● **Exercise details**
Transcribe only the part of the material below that begins at the line containing "[954,301,988,316] [102,318,118,331] except" and ends at the line containing "[485,1263,558,1277] in reserve, ->", with both kept and images left out.

START Material for this exercise

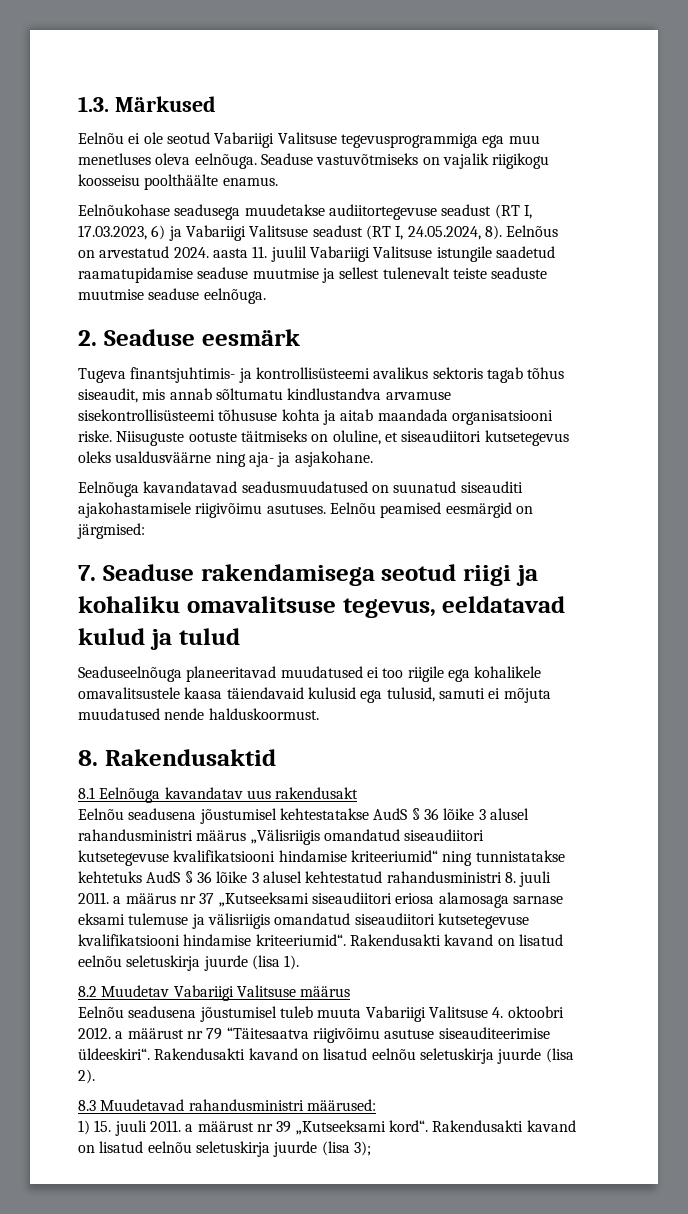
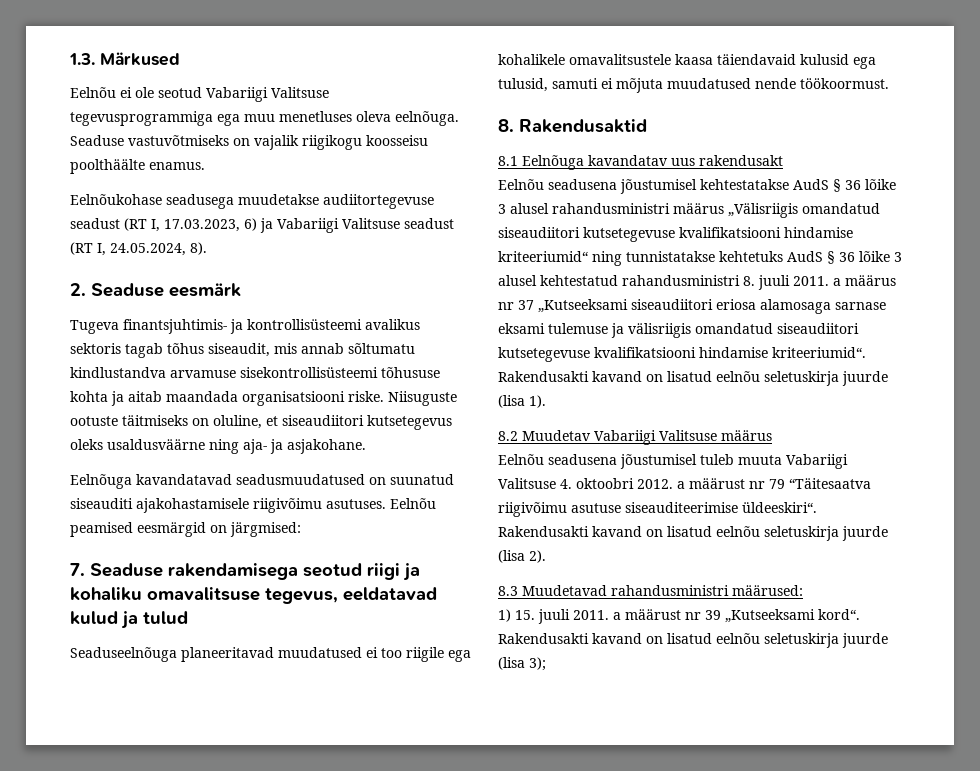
[506,225,559,237] [78,246,555,262] [78,267,548,283] [78,288,266,304] Eelnõus on arvestatud 2024. aasta 11. juulil Vabariigi Valitsuse istungile saadetud raamatupidamise seaduse muutmise ja sellest tulenevalt teiste seaduste muutmise seaduse eelnõuga. -> (207, 248) none
[208,708,319,720] halduskoormust. -> [800,78,889,89] töökoormust.

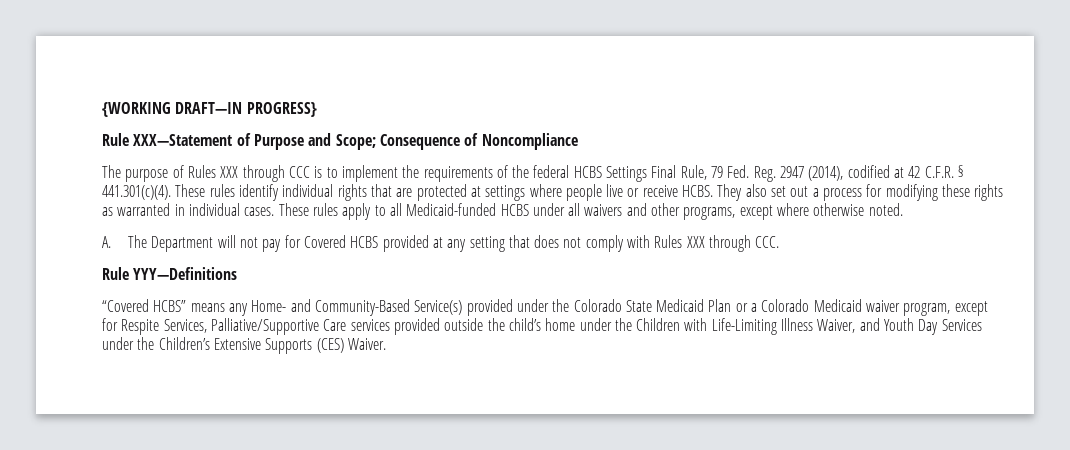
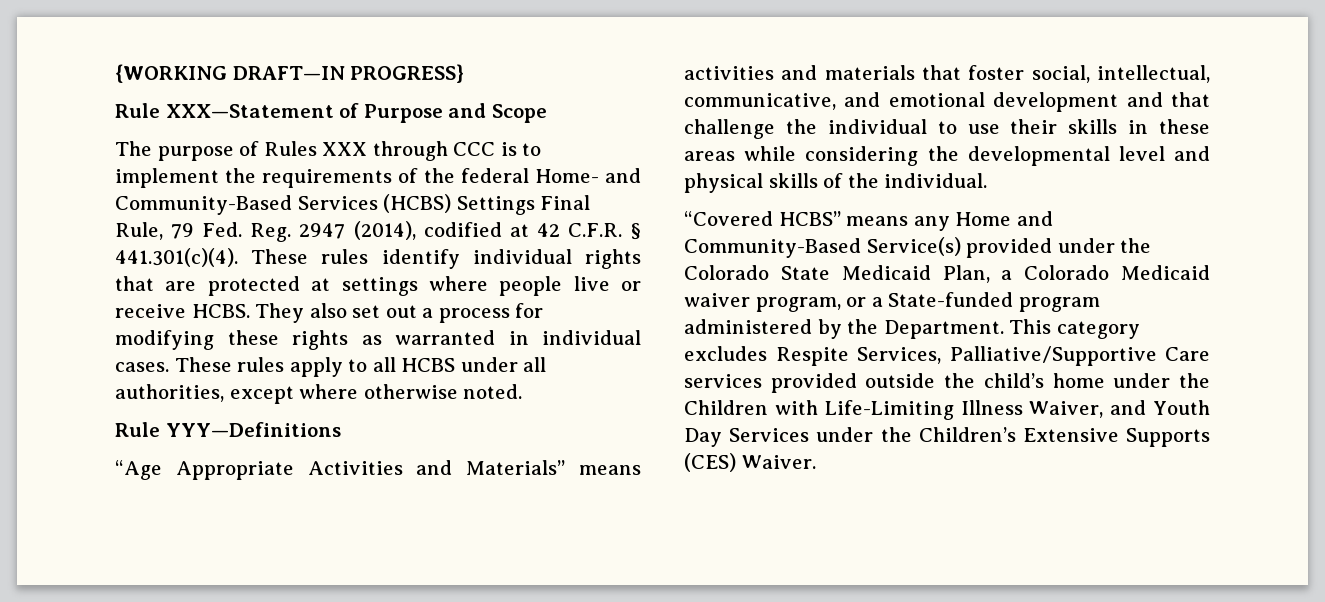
[335,133,578,150] Scope; Consequence of Noncompliance -> [491,104,547,123] Scope
[573,166,602,178] HCBS -> [534,168,642,183] [115,194,452,215] Home- and Community-Based Services (HCBS)
[406,203,497,216] Medicaid-funded -> (396, 364) none
[584,203,736,220] waivers and other programs, -> [115,384,224,402] authorities,
[102,235,780,252] [102,267,238,280] A. The Department will not pay for Covered HCBS provided at any setting that does not comply with Rules XXX through CCC. // Rule YYY—Definitions -> [115,422,341,437] [115,460,642,480] [684,65,1210,83] [684,92,1210,112] [684,119,1210,139] [684,146,1210,166] [684,173,988,193] Rule YYY—Definitions // “Age Appropriate Activities and Materials” means activities and materials that foster social, intellectual, communicative, and emotional development and that challenge the individual to use their skills in these areas while considering the developmental level and physical skills of the individual.
[251,300,287,312] Home- -> [955,212,1012,226] Home
[708,299,748,312] Plan or -> [942,265,990,283] Plan,
[954,301,988,316] [102,318,118,331] except for -> [846,292,1100,312] [684,319,1140,339] [684,346,767,361] or a State-funded program administered by the Department. This category excludes

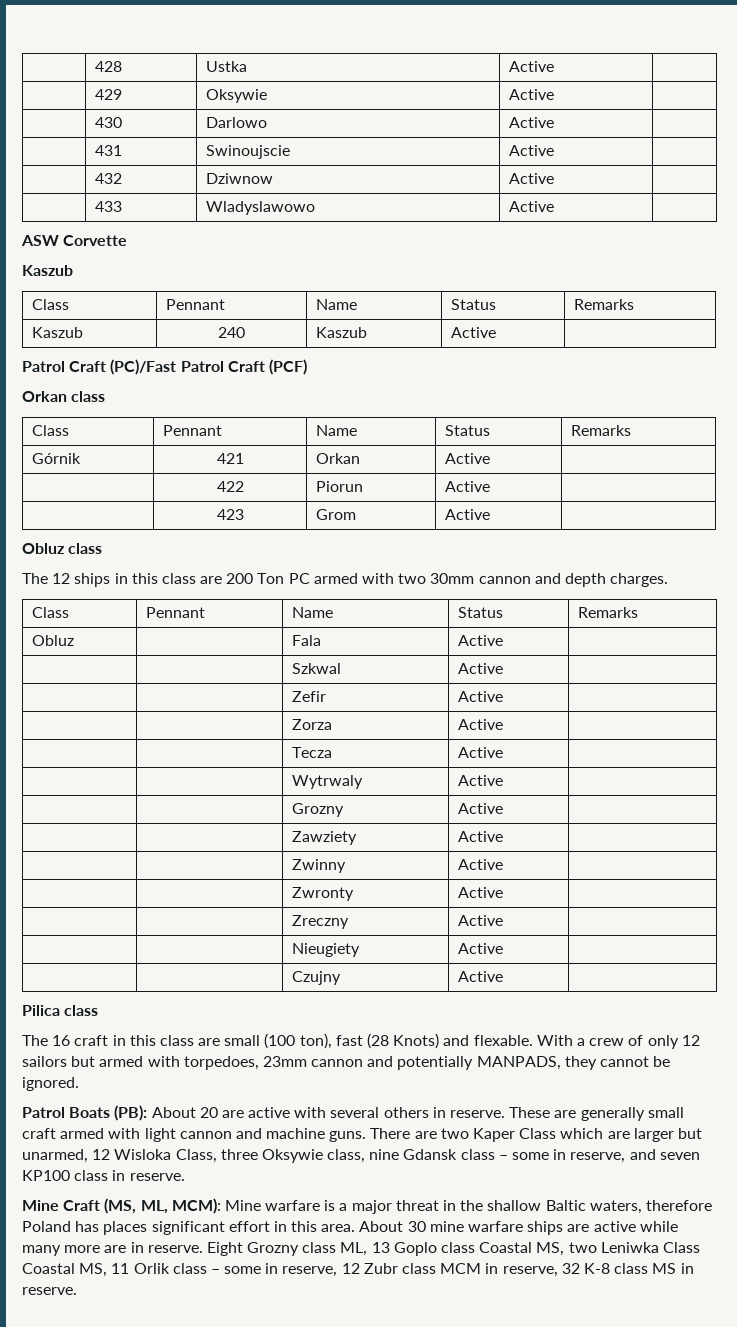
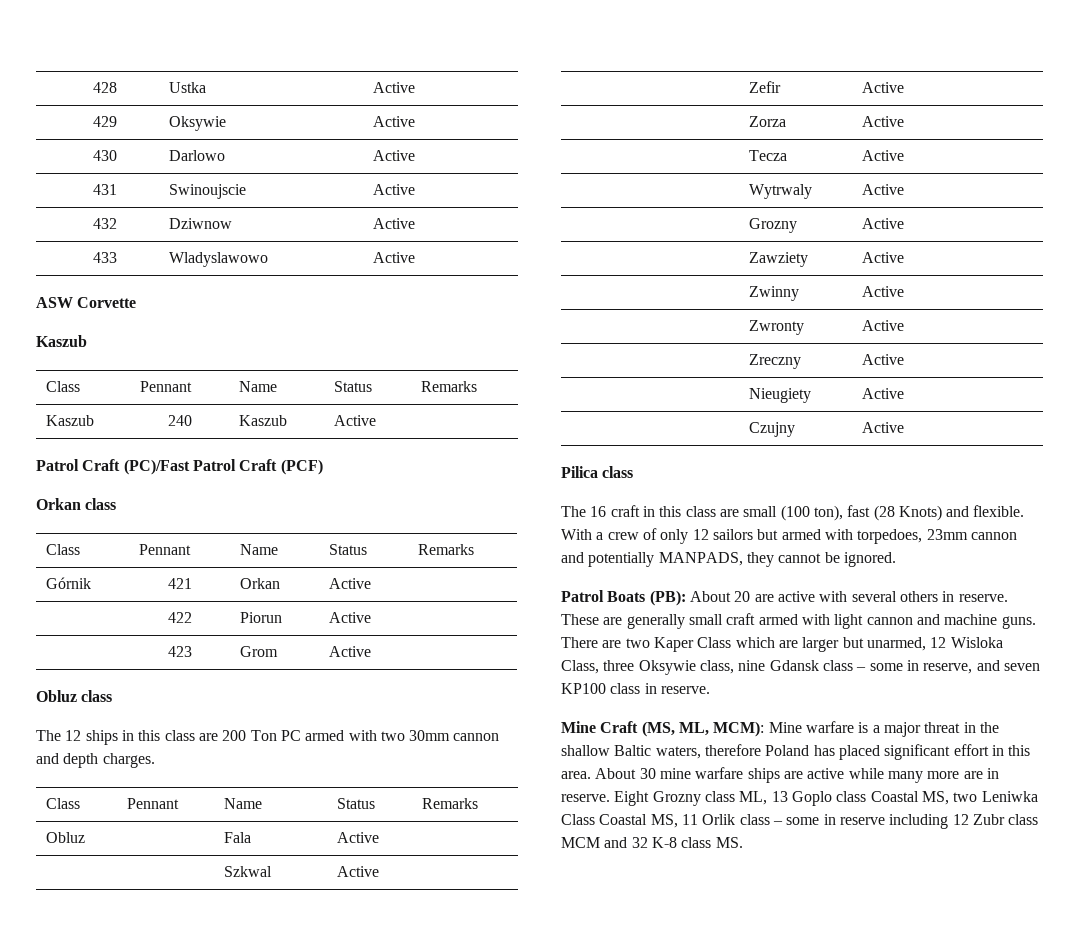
[473,1035,533,1046] flexable. -> [973,505,1025,517] flexible.
[103,1221,148,1235] places -> [838,745,880,760] placed
[282,1266,338,1277] reserve, -> [839,814,949,829] reserve including
[485,1263,558,1277] in reserve, -> [604,837,628,848] and
[652,1263,694,1274] [22,1287,77,1295] MS in reserve. -> [715,837,743,848] MS.

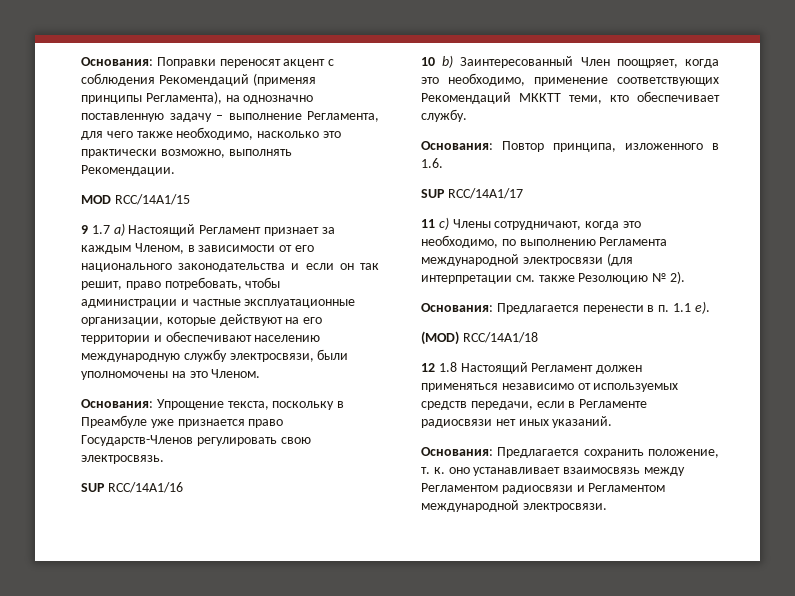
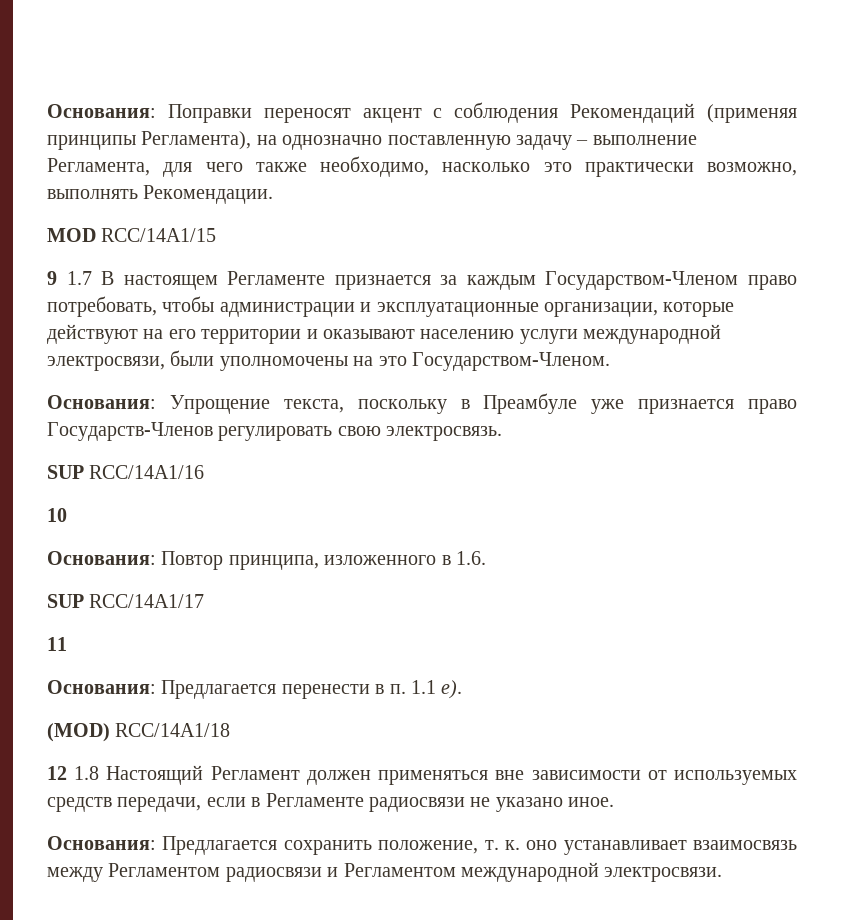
[113,223,335,236] [81,243,314,254] [81,263,379,272] [81,281,122,290] а) Настоящий Регламент признает за каждым Членом, в зависимости от его национального законодательства и если он так решит, -> [101,271,739,290] В настоящем Регламенте признается за каждым Государством-Членом
[192,299,241,306] частные -> (372, 307) none
[165,331,321,342] [81,349,227,362] обеспечивают населению международную службу -> [323,324,722,344] оказывают населению услуги международной
[211,369,261,378] Членом. -> [411,352,610,371] Государством-Членом.
[442,55,719,68] [421,73,719,86] [421,91,720,104] [421,109,467,122] b) Заинтересованный Член поощряет, когда это необходимо, применение соответствующих Рекомендаций МККТТ теми, кто обеспечивает службу. -> (67, 515) none
[438,217,641,230] [421,235,668,248] [421,253,633,266] [421,271,685,284] c) Члены сотрудничают, когда это необходимо, по выполнению Регламента международной электросвязи (для интерпретации см. также Резолюцию № 2). -> (67, 644) none
[501,383,574,390] независимо -> [495,770,641,780] вне зависимости
[495,416,613,428] нет иных указаний. -> [470,797,615,812] не указано иное.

END Material for this exercise

● **Result of this exercise**
[954,301,988,316] [102,318,118,331] except for -> [846,292,1100,312] [684,319,1140,339] [684,346,767,361] or a State-funded program administered by the Department. This category excludes

[473,1035,533,1046] flexable. -> [973,505,1025,517] flexible.
[103,1221,148,1235] places -> [838,745,880,760] placed
[282,1266,338,1277] reserve, -> [839,814,949,829] reserve including
[485,1263,558,1277] in reserve, -> [604,837,628,848] and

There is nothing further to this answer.